_DOKUMENT_.
* * * * * * * * *

Enzensberger: EU ist ein „sanftes Monster“ – und was ist mit dem Nationalstaat?

Eine Kritik zum SPIEGEL-Auszug von Hans Magnus Enzensbergers Essay

, von  Stéphane du Boispéan

Enzensberger: EU ist ein „sanftes Monster“ – und was ist mit dem Nationalstaat?
Links: Cover des Essays; Rechts: SPIEGEL Cover (9/2011) © Suhrkamp Verlag; © SPIEGEL-Verlag Rudolf Augstein

Der Spiegel (Nr. 9/2011) veröffentlicht Auszüge aus einem Buch von Hans Magnus Enzensberger, der die EU auf klassische Art kritisiert: Sie sei zu bürokratisch und dadurch nicht demokratisch genug, ganz so, als wäre das in den Nationalstaaten nicht der Fall. Mehrere Beispiele beweisen jedoch, dass diese Kritik an der EU entweder nicht begründet ist, oder, dass sie auch auf die nationalen Mitgliedsstaaten zutrifft.

* * * * * * * * *

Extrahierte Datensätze
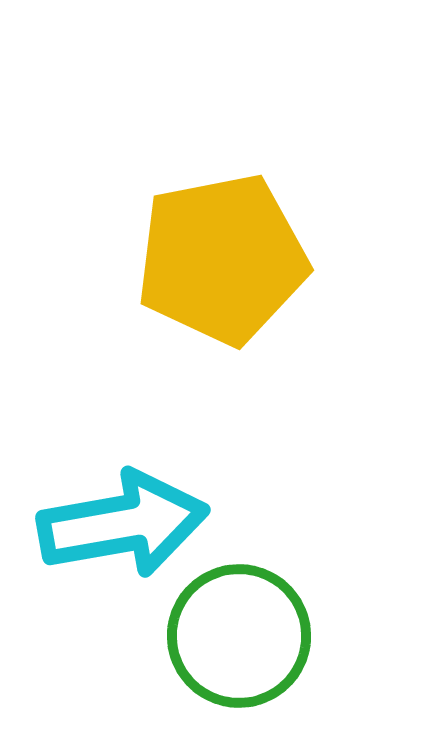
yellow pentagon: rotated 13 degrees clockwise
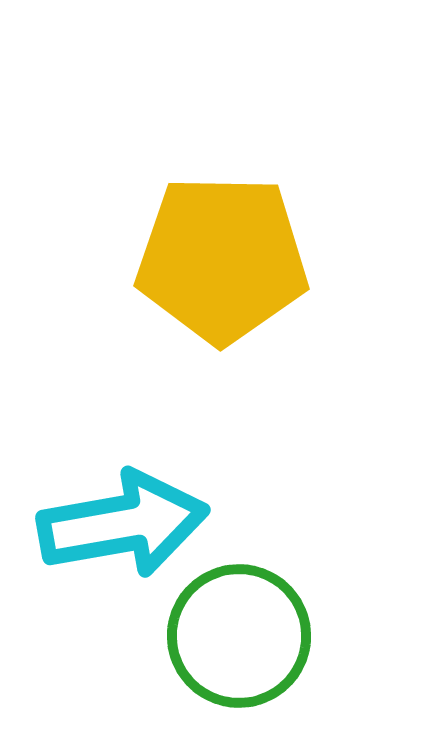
yellow pentagon: rotated 12 degrees clockwise
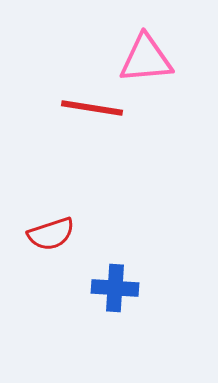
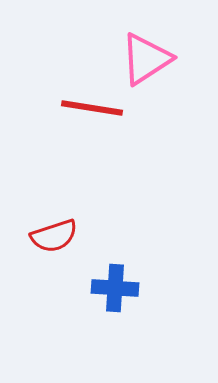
pink triangle: rotated 28 degrees counterclockwise
red semicircle: moved 3 px right, 2 px down
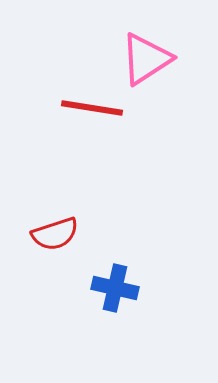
red semicircle: moved 1 px right, 2 px up
blue cross: rotated 9 degrees clockwise
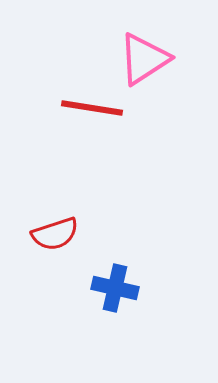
pink triangle: moved 2 px left
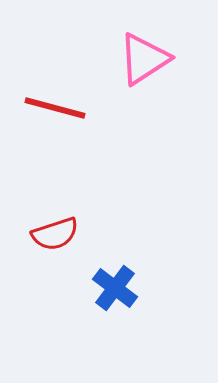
red line: moved 37 px left; rotated 6 degrees clockwise
blue cross: rotated 24 degrees clockwise
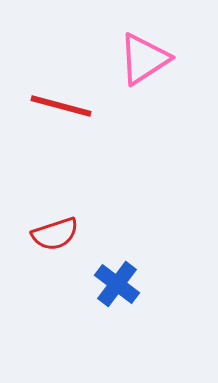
red line: moved 6 px right, 2 px up
blue cross: moved 2 px right, 4 px up
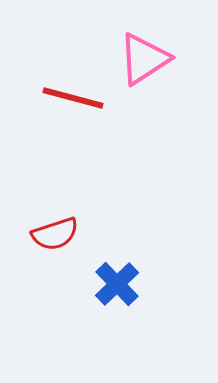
red line: moved 12 px right, 8 px up
blue cross: rotated 9 degrees clockwise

* * * * * * * * *

_ZU ERLEDIGEN_.
1. In welcher Spiegel-Ausgabe sind laut der Kritik die Auszüge aus Enzensbergers Buch erschienen?
2. Warum ist die EU nach der in der Kritik wiedergegebenen Auffassung Enzensbergers nicht demokratisch genug? Antworte in ein bis drei Sätzen.
3. Schreibe die Kritik zu Enzensbergers EU-Essay im Anschluss an ihren letzten Satz weiter.

_LÖSUNGEN_.
1. In der Ausgabe Nr. 9/2011.

2. Enzensberger hält die EU für zu bürokratisch. Ihre Bürokratie ist in seiner Sicht der Grund dafür, dass sie nicht demokratisch genug ist.

3.
Die EU ist eine komplizierte Verwaltung – und Deutschland eine einfache?

Als Beispiel dafür, dass die EU und die Brüsseler Institutionen unverständlich wären, nennt Enzensberger die innere Gliederung der Kommission in Generaldirektionen, die durch ihre Abkürzungen unverständlich seien: MOVE, ENER, JUST usw. seien für die Bürger etwas zu kompliziert und würden deswegen die EU undurchsichtig machen. Das ist an sich richtig. Na und? Wie viele Bürger sind in Deutschland fähig zu sagen, was BMVBS, BMWi und BMI heißen? Wie viele können verstehen, was im BMVBS das Referat LR13 und LR22 machen, und warum es ein LR24 aber kein LR14 gibt [1]?

Eine Exekutive hat in ihrer Verwaltung Abkürzungen, das ist nichts neues und kein spezifisches Phänomen der EU. Wenn sie nur deswegen ein Monster ist, dann gibt es 192 Monster, wenn nicht mehr, auf dieser Erde.

Die Entscheidungen aus Brüssel sind intransparent? Und die aus Berlin?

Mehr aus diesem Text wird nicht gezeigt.